> _PROBLEM REQUIREMENTS_:
Only the text belongs in the answer: every line of the records below, transcribed exactly.

> _PROVIDED INFORMATION_:
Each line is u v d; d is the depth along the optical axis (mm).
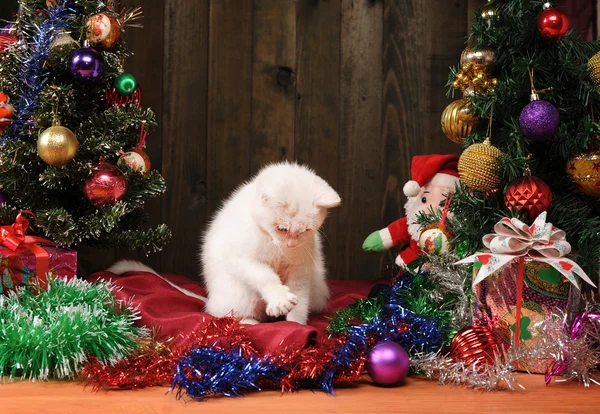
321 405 1299
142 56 2107
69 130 1623
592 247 1452
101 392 1340
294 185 1490
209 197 2135
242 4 2129
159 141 2121
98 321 1447
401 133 2156
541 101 1420
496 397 1340
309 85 2141
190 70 2123
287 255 1539
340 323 1493
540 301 1430
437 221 1689
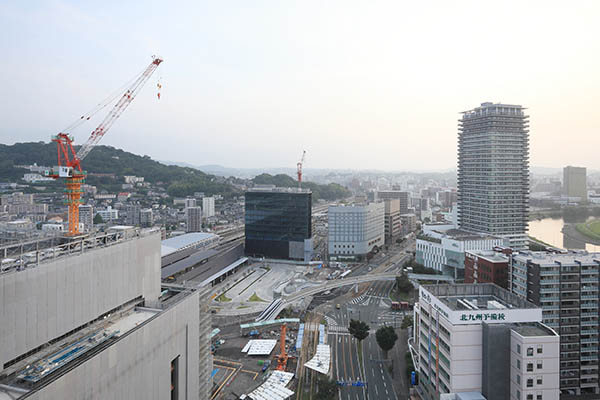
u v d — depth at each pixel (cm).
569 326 13388
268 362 14225
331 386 12406
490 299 12600
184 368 9450
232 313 19625
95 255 7788
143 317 8562
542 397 9912
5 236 8062
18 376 5859
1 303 5794
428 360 12256
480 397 10338
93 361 6506
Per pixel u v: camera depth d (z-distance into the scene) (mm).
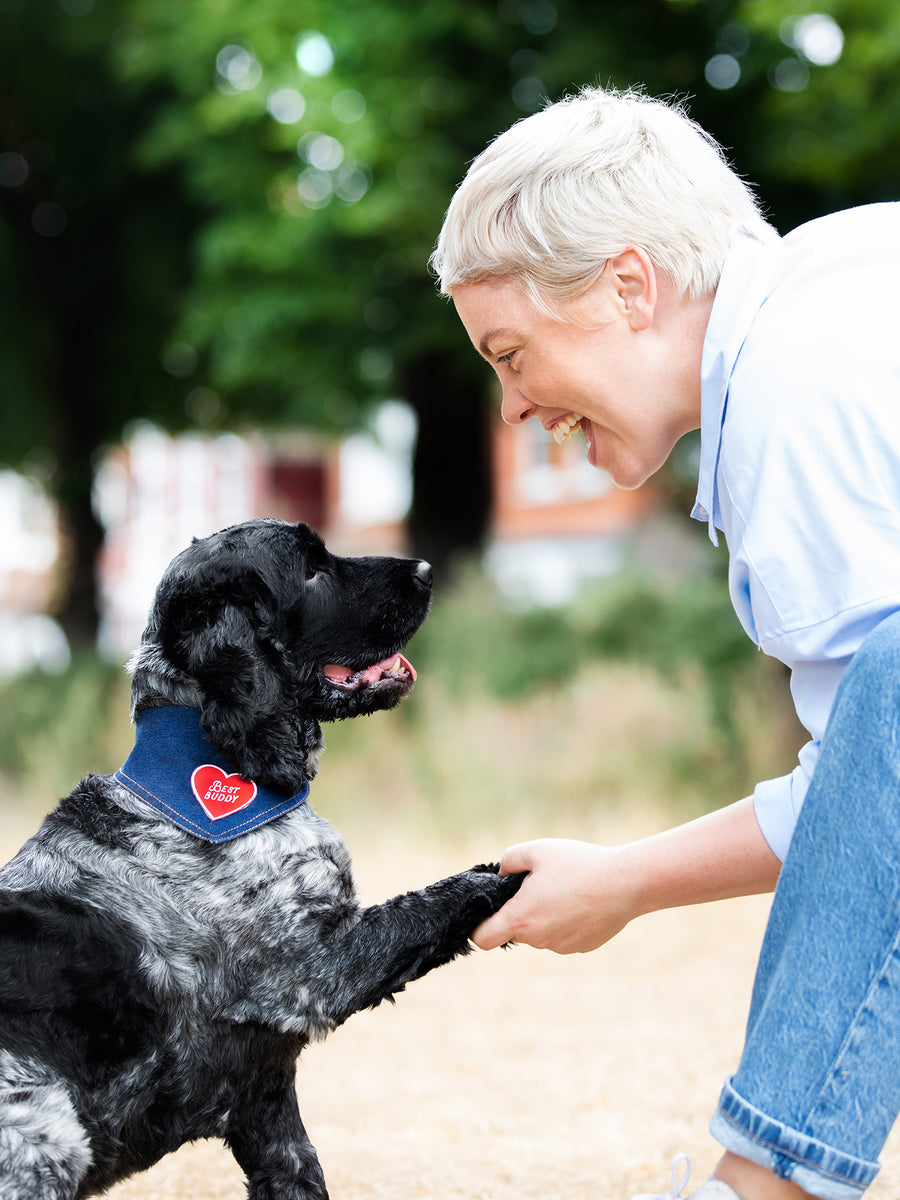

> _OUTPUT OF THE TASK_:
Each line is u v d; d is the depth along the optical axis (mm).
321 405 1299
142 56 2107
69 130 1623
592 247 1452
101 392 1340
294 185 1490
209 197 2135
242 4 2129
159 141 2121
98 321 1447
401 133 2156
541 101 1420
496 397 1340
309 85 2141
190 70 2123
287 255 1539
340 323 1493
540 301 1430
437 221 1689
u v d — depth at each pixel (cm).
569 326 13388
268 362 14225
331 386 12406
490 299 12600
184 368 9450
232 313 19625
95 255 7788
143 317 8562
542 397 9912
5 236 8062
18 376 5859
1 303 5794
428 360 12256
480 397 10338
93 361 6506
Per pixel u v: camera depth d (z-distance into the scene) (mm).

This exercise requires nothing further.